Shortly before the Senate passed the sanctions bill last week, Lautenberg’s office sent reporters a flow chart diagramming the impact of the foreign subsidiaries loophole, with all lines moving toward Hezbollah, Hamas and Shi’ite militias in Iraq.

When asked to respond to Lautenberg’s criticism, Senator Santorum’s spokesperson Robert Traynham said that, in the end, the bill had been a compromise.

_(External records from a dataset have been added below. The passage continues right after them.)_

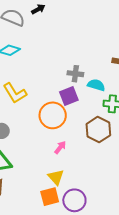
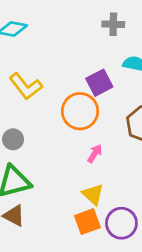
gray cross: (75, 74) -> (113, 24), moved

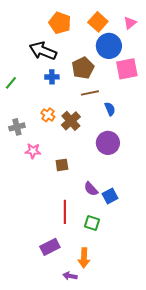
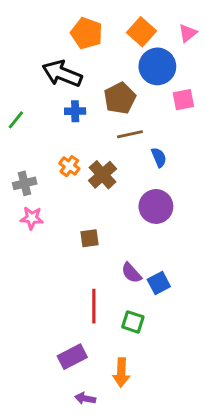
pink square: (127, 69) -> (183, 100), size x0.7
pink star: (33, 151) -> (32, 218), moved
purple arrow: (70, 276) -> (85, 398), moved

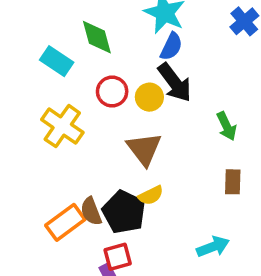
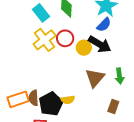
black arrow: (175, 82) -> (100, 44), turned -40
yellow cross: (62, 126) -> (45, 40), moved
brown triangle: (144, 149) -> (95, 78), moved

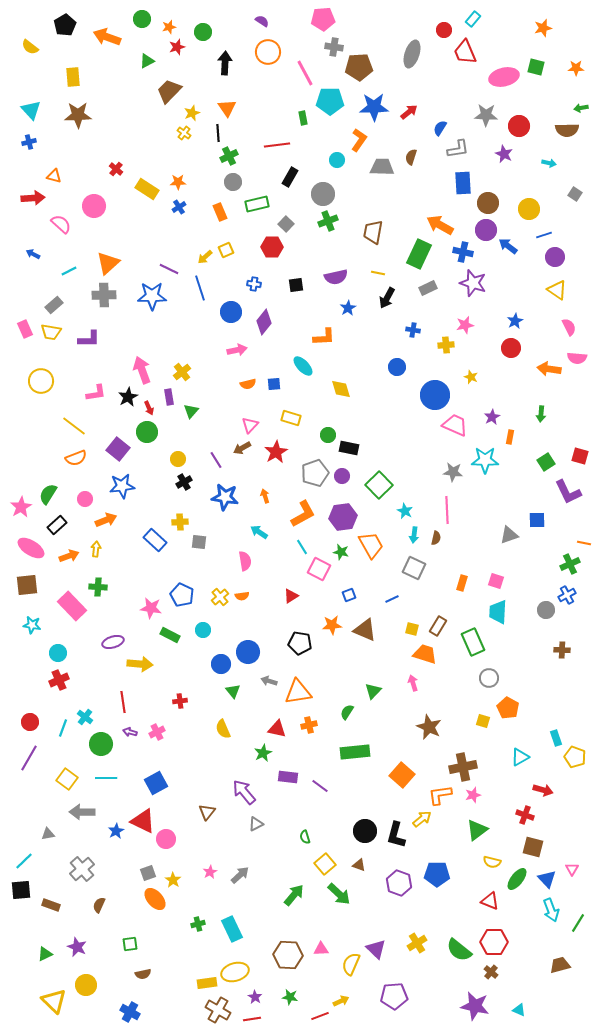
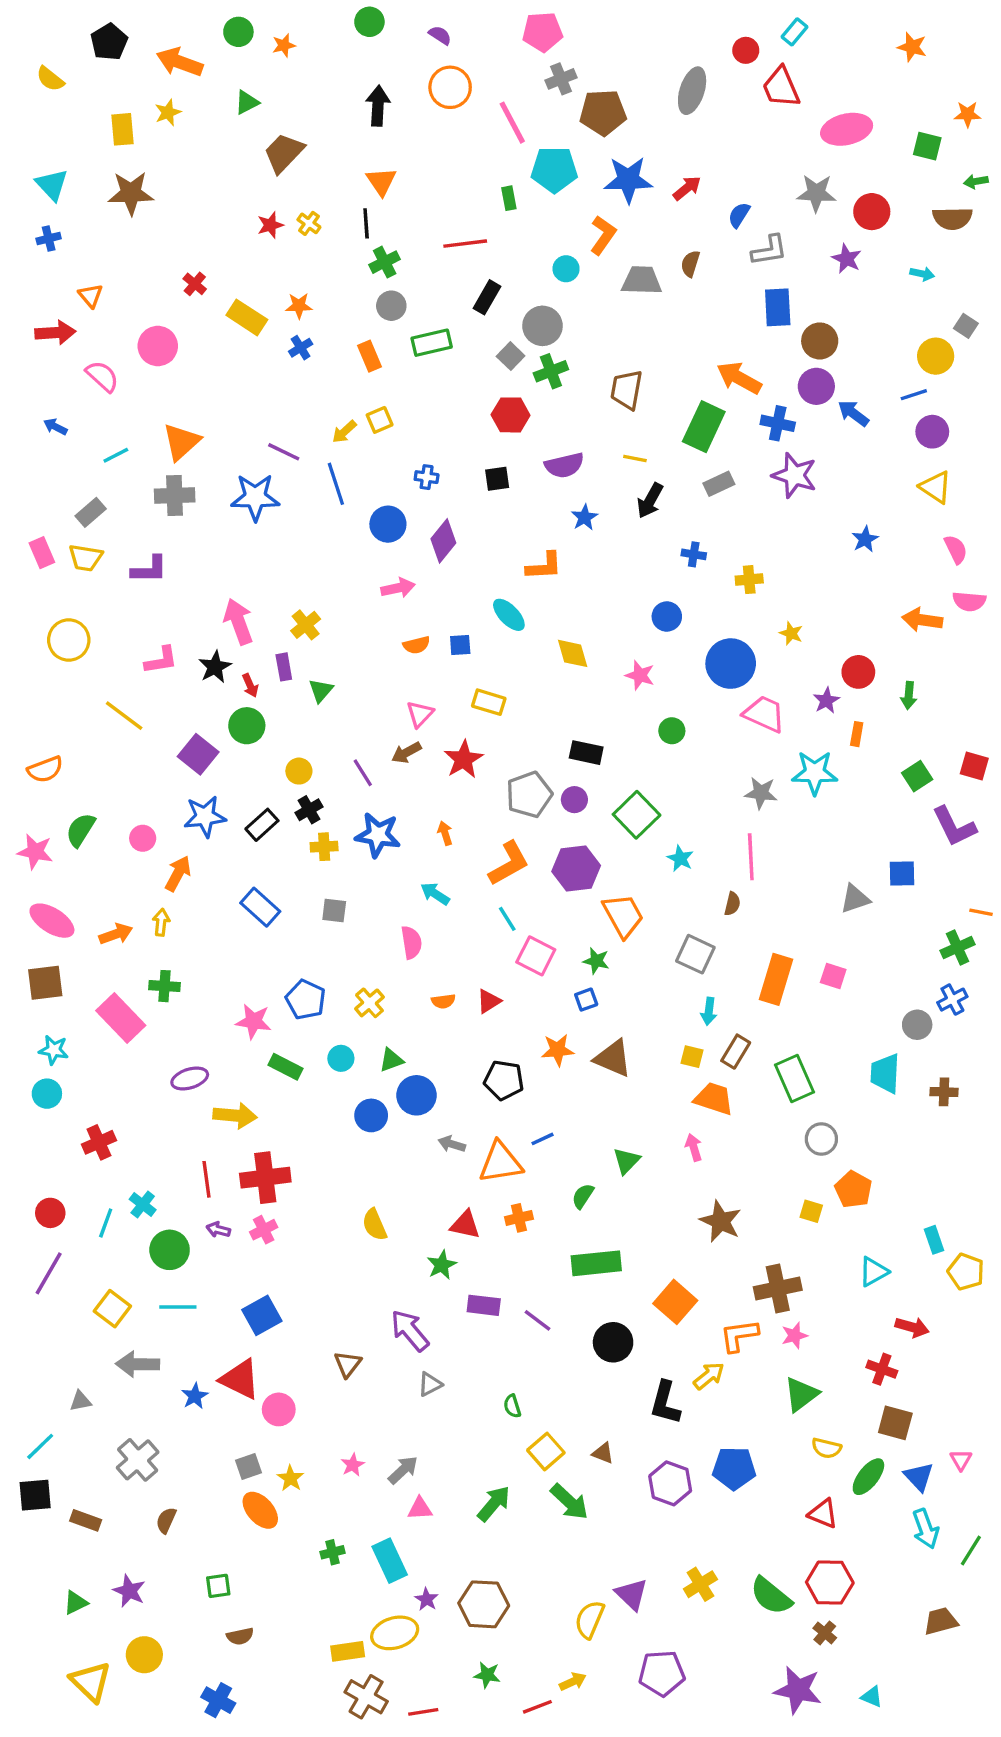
orange star: (543, 28) -> (912, 47), turned 30
green circle: (203, 32) -> (369, 22), moved
red star: (177, 47) -> (270, 225), moved
gray cross: (334, 47) -> (561, 79), turned -30
green square: (536, 67) -> (927, 146), moved
yellow star: (192, 113) -> (168, 112), moved
orange triangle: (54, 176) -> (91, 296), turned 35
yellow circle: (529, 209) -> (936, 356), moved
gray square: (286, 224) -> (511, 356), moved
red hexagon: (272, 247) -> (511, 415), moved
pink star: (465, 325) -> (640, 675), moved, turned 30
red circle: (511, 348) -> (858, 672), moved
green circle: (328, 435) -> (672, 731), moved
orange semicircle: (76, 458) -> (45, 769), moved
pink star: (21, 507) -> (35, 852), turned -30
orange arrow: (106, 520) -> (178, 874), turned -40
yellow cross: (180, 522) -> (324, 847), moved
black rectangle: (57, 525) -> (262, 825), moved
cyan arrow: (414, 535) -> (709, 1011), moved
green star: (341, 552) -> (596, 961), moved
orange rectangle: (462, 583) -> (776, 979), size x1.8
orange semicircle: (242, 596) -> (443, 1001), moved
blue line: (392, 599) -> (542, 1139), moved
cyan trapezoid: (498, 612) -> (885, 1073), moved
cyan circle: (58, 653) -> (47, 1094), moved
green triangle: (233, 691) -> (391, 1060), moved, turned 49
red cross: (180, 701) -> (265, 1178), moved, size x2.0
black circle: (365, 831) -> (613, 1342), moved
pink triangle: (321, 949) -> (420, 1509), moved
purple star: (255, 997) -> (427, 1599), moved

He characterized Lautenberg as “only interested in scoring political points by going after the Halliburton company.”

In recent years, Halliburton, an oil services company that was headed by Vice President Dick Cheney until 2000, has come under fire for doing business in Iran through a foreign-owned subsidiary.

While Santorum and Lautenberg have negotiated over a measure to address foreign subsidiaries several times, including last week, they could not agree on such details as how long to give companies to divest, and whether the American government, before imposing a penalty, should have to prove that an American company established foreign subsidiaries for the purpose of evading sanctions.

Despite the political wrangling, Democratic leaders, along with the influential pro-Israel lobby the American Israel Public Affairs Committee, are generally hailing the Iran Freedom Support Act as a vast improvement over its predecessor, the Iran and Libya Sanctions Act, which was approved in 1996.

“We’re happy that a broader extension of the sanctions was passed, and believe that that was very important in terms of sending a clear message to Iran,” an aide to Senator Robert Menendez, a New Jersey Democrat who attempted to amend the measure on several fronts, told the Forward.

The current act extends existing sanctions on foreign and American businesses investing in Iran’s petroleum sector for five years. Several new provisions strengthen the earlier legislation, including the measure giving the United States authority to pursue financial institutions used for money laundering in the acquisition of weapons of mass destruction; the authorization of funding for pro-democracy groups in Iran, and newly mandatory sanctions against commercial entities that assist Iran in acquiring weapons of mass destruction or destabilizing conventional weapons.

The bill also states that it is the sense of Congress that the United States should not enter into agreements with governments that are assisting Iran’s nuclear program or transferring weapons or missiles to Iran — a measure seen as a warning to Russia and China, both fellow members of U.N. Security Council.

Menendez, the ranking minority member of the Senate’s banking committee, was prepared to offer four amendments during the mark-up for the Iran sanctions bill, which was originally scheduled for September 28. Senator Bill Frist subsequently decided to bypass the banking committee and bring the bill directly to the full Senate.

According to a Menendez staffer, the amendments the Senate Democrats sought that were not part of the final version of the bill included a provision to address the foreign subsidiaries problem; a measure urging American pensions to divest from entities that violate the Iran sanctions, and several steps designed to encourage Libya, which had been covered by the expired sanctions bill, to meets its financial responsibilities to the families of Americans killed in the bombing of Pan Am Flight 103.